Abstract:
The score reliability of language performance tests has attracted increasing interest. Classical Test Theory cannot examine multiple sources of measurement error. Generalizability theory extends Classical Test Theory to provide a practical framework to identify and estimate multiple factors contributing to the total variance of measurement. Generalizability theory by using analysis of variance divides variances into their corresponding sources, and finds their interactions. This study used generalizability theory as a theoretical framework to investigate the effect of raters’ gender on the assessment of EFL students’ writing. Thirty Iranian university students participated in the study. They were asked to write on an independent task and an integrated task. The essays were holistically scored by 14 raters. A rater training session was held prior to scoring the writing samples. The data were analyzed using GENOVA software program. The results indicated that the male raters’ scores were as reliable as those of the female raters for both writing tasks. Large rater variance component revealed the low score generalizability in case of using one rater. The implications of the results in the educational assessment are elaborated.
Machine summary:
The results indicated that the male raters’ scores were as reliable as those of the female raters for both writing tasks.

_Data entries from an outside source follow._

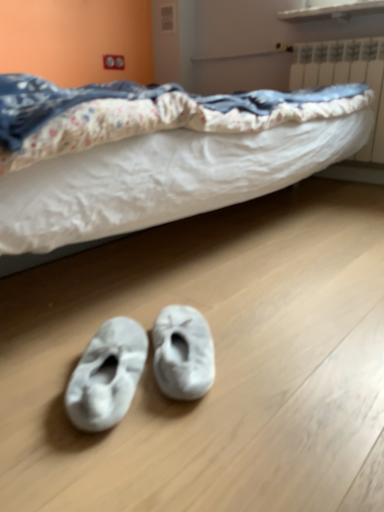
Question: Is white fuzzy slippers at lower center, which is the second footwear from right to left, beside white plastic radiator at upper right?

Choices:
 (A) no
 (B) yes

Answer: (A)

Question: Would you say white plastic radiator at upper right is part of white fuzzy slippers at lower center, the 1th footwear positioned from the left,'s contents?

Choices:
 (A) yes
 (B) no

Answer: (B)

Question: Is white fuzzy slippers at lower center, the 1th footwear positioned from the left, not within white plastic radiator at upper right?

Choices:
 (A) yes
 (B) no

Answer: (A)

Question: Would you consider white fuzzy slippers at lower center, which is the second footwear from right to left, to be distant from white plastic radiator at upper right?

Choices:
 (A) yes
 (B) no

Answer: (A)

Question: Does white fuzzy slippers at lower center, the 1th footwear positioned from the left, turn towards white plastic radiator at upper right?

Choices:
 (A) no
 (B) yes

Answer: (A)

Question: Can you confirm if white fuzzy slippers at lower center, which is the second footwear from right to left, is taller than white plastic radiator at upper right?

Choices:
 (A) yes
 (B) no

Answer: (B)

Question: Does white fuzzy slippers at lower center, which is the second footwear from right to left, contain white fuzzy slippers at lower center, the second footwear viewed from the left?

Choices:
 (A) yes
 (B) no

Answer: (B)

Question: Is white fuzzy slippers at lower center, which is the second footwear from right to left, next to white fuzzy slippers at lower center, the 1th footwear viewed from the right, and touching it?

Choices:
 (A) no
 (B) yes

Answer: (B)

Question: Considering the relative positions of white fuzzy slippers at lower center, which is the second footwear from right to left, and white fuzzy slippers at lower center, the second footwear viewed from the left, in the image provided, is white fuzzy slippers at lower center, which is the second footwear from right to left, to the right of white fuzzy slippers at lower center, the second footwear viewed from the left, from the viewer's perspective?

Choices:
 (A) yes
 (B) no

Answer: (B)

Question: Is white fuzzy slippers at lower center, the 1th footwear positioned from the left, further to camera compared to white fuzzy slippers at lower center, the second footwear viewed from the left?

Choices:
 (A) no
 (B) yes

Answer: (A)

Question: Does white fuzzy slippers at lower center, which is the second footwear from right to left, have a larger size compared to white fuzzy slippers at lower center, the 1th footwear viewed from the right?

Choices:
 (A) yes
 (B) no

Answer: (A)

Question: Is white fuzzy slippers at lower center, which is the second footwear from right to left, outside of white fuzzy slippers at lower center, the 1th footwear viewed from the right?

Choices:
 (A) no
 (B) yes

Answer: (B)

Question: Is white fuzzy slippers at lower center, the second footwear viewed from the left, looking in the opposite direction of white plastic radiator at upper right?

Choices:
 (A) yes
 (B) no

Answer: (B)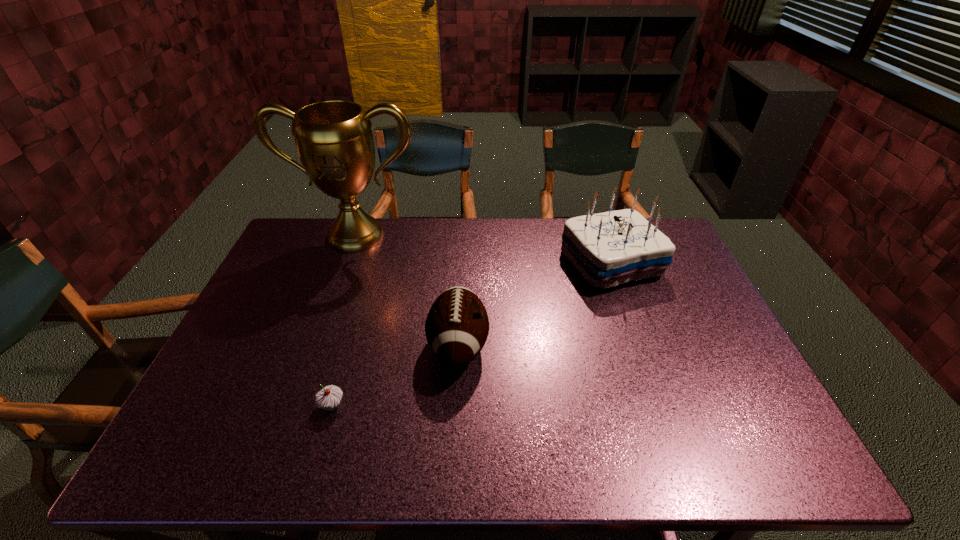
Identify the location of free region at the right edge of the desktop. The width and height of the screenshot is (960, 540). [676, 261].

At what (x,y) coordinates should I click in order to perform the action: click on free space between the tallest object and the birthday cake. Please return your answer as a coordinate pair (x, y). The height and width of the screenshot is (540, 960). Looking at the image, I should click on (484, 249).

Find the location of `free space between the tallest object and the second nearest object`. free space between the tallest object and the second nearest object is located at coordinates (407, 291).

I want to click on vacant region between the cupcake and the tallest object, so click(344, 321).

You are a GUI agent. You are given a task and a screenshot of the screen. Output one action in this format:
    pyautogui.click(x=<x>, y=<y>)
    Task: Click on the vacant space that's between the shortest object and the third object from left to right
    
    Given the screenshot: What is the action you would take?
    (x=396, y=376)

Find the location of a particular element. The height and width of the screenshot is (540, 960). free space between the birthday cake and the trophy cup is located at coordinates (484, 249).

Locate an element on the screen. This screenshot has width=960, height=540. free point between the cupcake and the trophy cup is located at coordinates (344, 321).

Locate an element on the screen. The image size is (960, 540). vacant point located between the shortest object and the tallest object is located at coordinates (344, 321).

You are a GUI agent. You are given a task and a screenshot of the screen. Output one action in this format:
    pyautogui.click(x=<x>, y=<y>)
    Task: Click on the empty space that is in between the third object from left to right and the cupcake
    
    Given the screenshot: What is the action you would take?
    pyautogui.click(x=396, y=376)

Where is `object that is the nearest to the shortest object`? object that is the nearest to the shortest object is located at coordinates (457, 326).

The sources of error affecting the reliability of written compositions include the student, the scoring method, raters’ professional background, gender, experience, rating scales, the physical environment, the design of the items, and the test itself and even the methods and amount of training (Barkaoui, 2008; Brown, 2010; Cumming, Kantor & Powers, 2001; Huang, 2007, 2009, 2011; Huang & Han, 2013; Mousavi, 2007; Shohamy, Gordon & Kraemer, 1992; Weigle, 1994, 1999, 2002).
G-theory Studies on Writing Assessment Recently, several studies utilized G-theory to inspect the reliability and validity of EFL/ESL writing scores and to explore the relative effect of different facets (raters, tasks, rating scale, etc.

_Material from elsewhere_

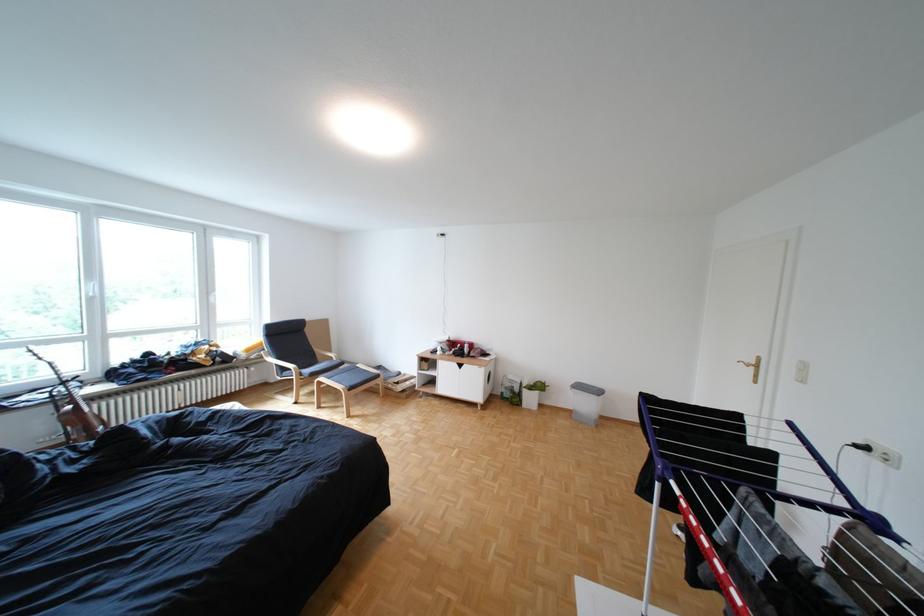
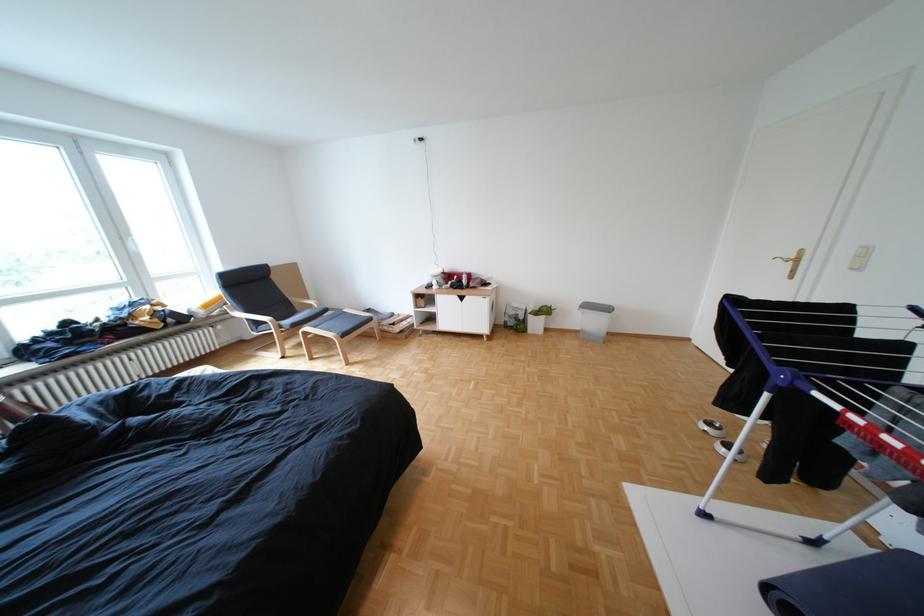
Locate, in the second image, the point that corresponds to [594,387] in the first image.

(603, 306)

Discussion and Conclusion The purposes of the current study were to assess the reliability of writing assessment when taking into account the facets of tasks, raters, and raters’ gender and to find the effect of sequentially increasing the number of male and female raters.
In another study, Gebril (2006) used two different scoring rubrics to compare the performance of EFL students on independent and integrated writing tasks and reported a high correlation between the two sets of scores.
In sum, the current study attempted to investigate the score generalizability of independent and integrated writing tasks rated by male and female raters.
Implications of the Study The present research aimed to scrutinize the effects of raters’ gender on the scoring variability and reliability of IELTS different writing tasks.